Ella winced, as if his words had cut her. She abruptly rose from her chair, cupped her elbows, and walked to the window. The she whirled and walked back again, as if she was trying to get away from something.

“Ella? Are you all right?” Isabelle asked.

Ella started to reply, but her words were cut off by the sound of hooves clopping over the cobblestones. It carried up from the street and in through the open window. Felix, Isabelle, and Ella traded anxious glances.

“Soldiers,” Isabelle said tersely. “What if they’re going door to door?”

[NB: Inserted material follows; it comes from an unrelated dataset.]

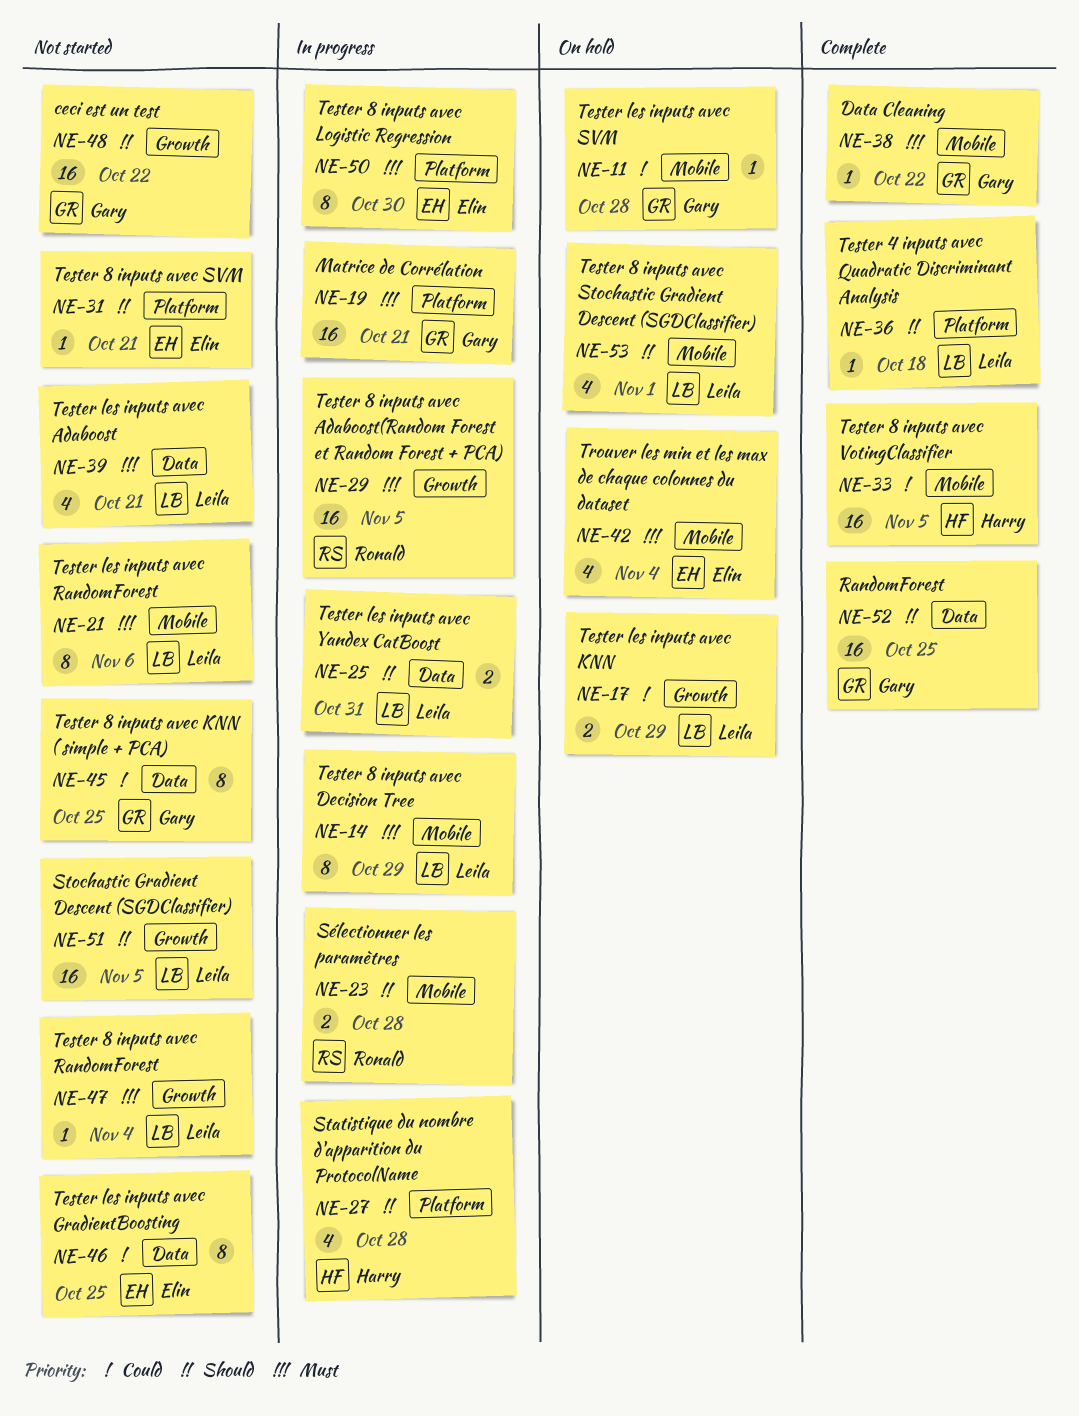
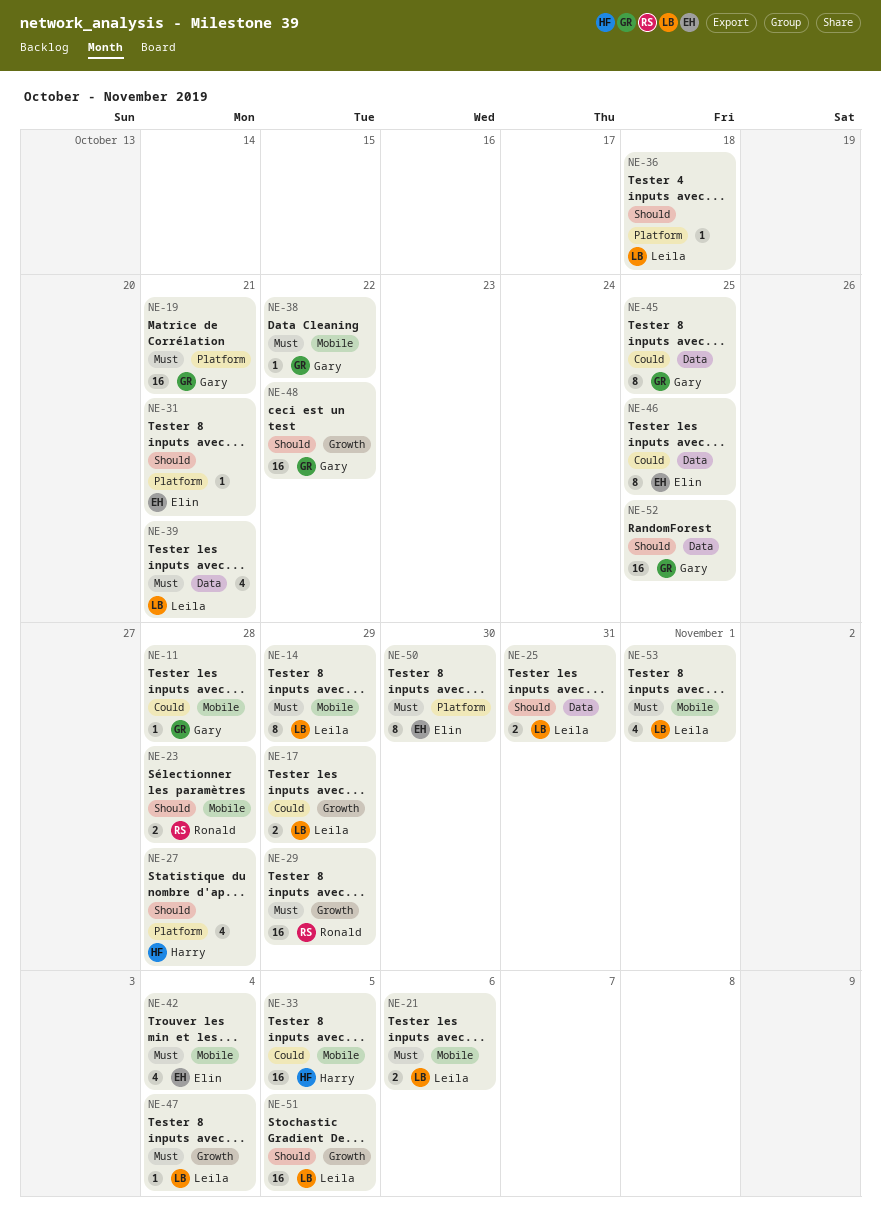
NE-21, estimate: 8 -> 2
NE-29, due: Nov 5 -> Oct 29
NE-53, priority: Should -> Must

Felix risked a glance out the window. The tension in his face softened. He smiled. “Not soldiers, no,” he said. “But maybe saviors.”





One Hundred and Eleven


Isabelle was out of the door and down the stairs in no time.

She’d rushed to the window to see what Felix was talking about and had spotted Martin. He was pulling a wagonload of potatoes. Hugo was in the driver’s seat. Tavi was sitting next to him.

Isabelle ran in front of them, waving her arms. “Why are you in the village so early?” she asked. It wasn’t even dawn yet.

Tavi explained they had to go to the army camp first, deliver the potatoes, return to the farm, milk the cows, and then bring another load to the market.

“Colonel Cafard was so furious when you took off that Tantine made him a gift of the potatoes. To help the war effort. And to keep him from throwing us all in jail. My mother was up fuming about it half the night. Thanks a lot, Isabelle,” Hugo said.